▸ Given problem
Edit the pywin32 mailing-list thread: rewrite it between "On 16/04/2015 09:21, Paul" and "setup for pywin32.", inclusive, changing "to-and-fro" to "exchange".

▸ Text passage
^^^^^^^^^^^^^^^^

2015-04-16 Thread Tim Golden
[cc-ing Mark H as he indicated he was open to be kept in the loop; also
changed the title to reflect the shift of conversation]

On 16/04/2015 09:21, Paul Moore wrote:
> On 16 April 2015 at 08:30, Tim Golden  wrote:
>>> Sorry - I agree it's an awful idea. Older wininst installers such as
>>> the pywin32 (and I think the PyQT one) one do this, I wanted to use it
>>> as an example of abuse of postinstall scripts that should *not* be
>>> perpetuated in any new scheme.
>>
>> FWIW I've just had a to-and-fro by email with Mark Hammond. I gather
>> that he's now given Glyph access to the PyPI & hg setup for pywin32.
>>
>> He's also happy to consider changes to the setup process to support
>> wheel/virtualenv/postinstall improvements. There's been a side
>> discussion on the pywin32 list about which versions of Python pywin32
>> should continue to support going forward, which obviously interacts with
>> the idea of making it wheel/virtualenv-friendly.
> 
> Thanks for involving Mark in this. While pywin32 isn't the only
> project with a postinstall script, it's one of the most complex that I
> know of, and a good example to work from when looking at what projects
> need.
> 
>> I'm not sure what Glyph's plan is at this point -- doubtless he can
>> speak for himself. I gather from Paul's comments earlier that he's not a
>> particular fan of pywin32. If the thing seems to have legs, I'm happy to
>> coordinate changes to the setup. (I am, technically, a pywin32 committer
>> although I've never made use of that fact).
> 
> To be clear, I don't have that much of a problem with pywin32. I don't
> use it myself, these days, but that's because (a) it's a very big,
> monolithic dependency, and (b) it's not usable directly with pip. The
> problem I have with it is that a lot of projects use it for simple
> access to the Win32 API (uses which can easily be handled by ctypes,
> possibly with slightly more messy code) and that means that they
> inherit the pywin32 problems. So I advise against pywin32 because of
> that, *not* because I think it's a problem itself, when used for
> situations where there isn't a better alternative.
> 
>> The particular issue I'm not sure about is: how does Paul see pywin32's
>> postinstall steps working when they *are* needed, ie when someone wants
>> to install pywin32 as a wheel and wants the COM registration to happen?
>> Or is that a question of: run these steps manually once pip's completed?
> 
> To be honest, for the cases I encounter frequently, these requirements
> don't come up. So my experience here goes back to the days when I used
> pywin32 to write COM servers and services, which was quite a while
> ago.
> 
> From what I recall, pywin32 has the following steps in its postinstall:
> 
> 1. Create start menu entries. My view is that this should simply be
> dropped. Python packages should never be adding start menu entries.
> Steve Dower has confirmed he agrees with this view earlier on this
> thread.
> 2. Move the pywin32 DLLs to the system directory. I don't see any way
> this is compatible with per-user or virtualenv installs, so I don't
> know how to address this, other than again dropping the step. I've no
> idea why this is necessary, or precisely which parts of pywin32
> require it (I've a recollection from a long time ago that "services
> written in Python" was the explanation, but that's all I know). But
> presumably such use cases already break with a per-user Python
> install?

^^^^^^^^^^^^^^^^

▸ Extracted entries
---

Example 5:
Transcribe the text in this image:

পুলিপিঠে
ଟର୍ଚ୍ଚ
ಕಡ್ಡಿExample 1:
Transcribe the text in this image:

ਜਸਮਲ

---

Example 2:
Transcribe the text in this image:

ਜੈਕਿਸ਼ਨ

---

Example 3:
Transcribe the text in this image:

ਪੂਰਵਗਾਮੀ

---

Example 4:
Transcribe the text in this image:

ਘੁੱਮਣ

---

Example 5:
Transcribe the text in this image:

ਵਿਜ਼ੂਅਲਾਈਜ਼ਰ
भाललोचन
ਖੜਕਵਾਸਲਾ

^^^^^^^^^^^^^^^^

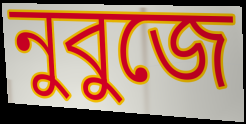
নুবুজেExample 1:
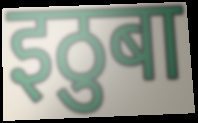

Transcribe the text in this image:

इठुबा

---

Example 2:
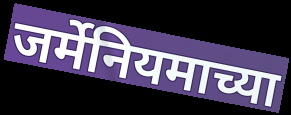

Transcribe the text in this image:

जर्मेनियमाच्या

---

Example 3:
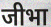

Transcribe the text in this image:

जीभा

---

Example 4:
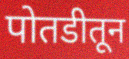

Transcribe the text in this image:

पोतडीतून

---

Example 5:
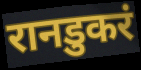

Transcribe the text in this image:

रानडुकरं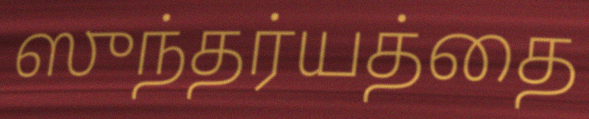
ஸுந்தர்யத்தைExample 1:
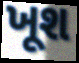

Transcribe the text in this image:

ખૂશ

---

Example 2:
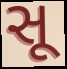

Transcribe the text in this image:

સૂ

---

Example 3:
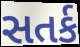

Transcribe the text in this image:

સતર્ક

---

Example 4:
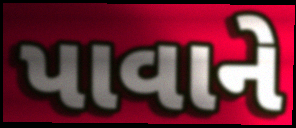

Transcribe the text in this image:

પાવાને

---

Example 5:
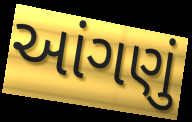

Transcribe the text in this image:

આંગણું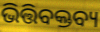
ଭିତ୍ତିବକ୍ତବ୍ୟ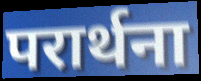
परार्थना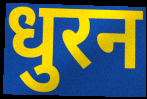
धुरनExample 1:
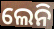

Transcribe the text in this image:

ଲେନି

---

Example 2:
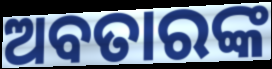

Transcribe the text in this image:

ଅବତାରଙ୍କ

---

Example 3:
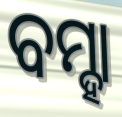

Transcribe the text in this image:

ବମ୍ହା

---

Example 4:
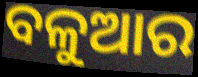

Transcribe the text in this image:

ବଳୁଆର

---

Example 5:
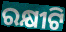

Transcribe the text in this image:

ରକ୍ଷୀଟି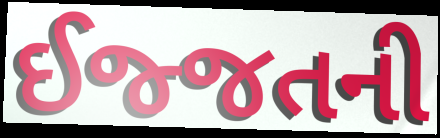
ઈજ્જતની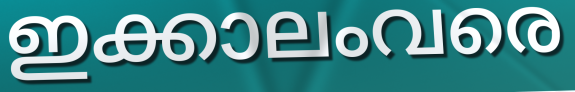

^^^^^^^^^^^^^^^^

▸ Reply to the task
On 16/04/2015 09:21, Paul Moore wrote:
> On 16 April 2015 at 08:30, Tim Golden  wrote:
>>> Sorry - I agree it's an awful idea. Older wininst installers such as
>>> the pywin32 (and I think the PyQT one) one do this, I wanted to use it
>>> as an example of abuse of postinstall scripts that should *not* be
>>> perpetuated in any new scheme.
>>
>> FWIW I've just had a exchange by email with Mark Hammond. I gather
>> that he's now given Glyph access to the PyPI & hg setup for pywin32.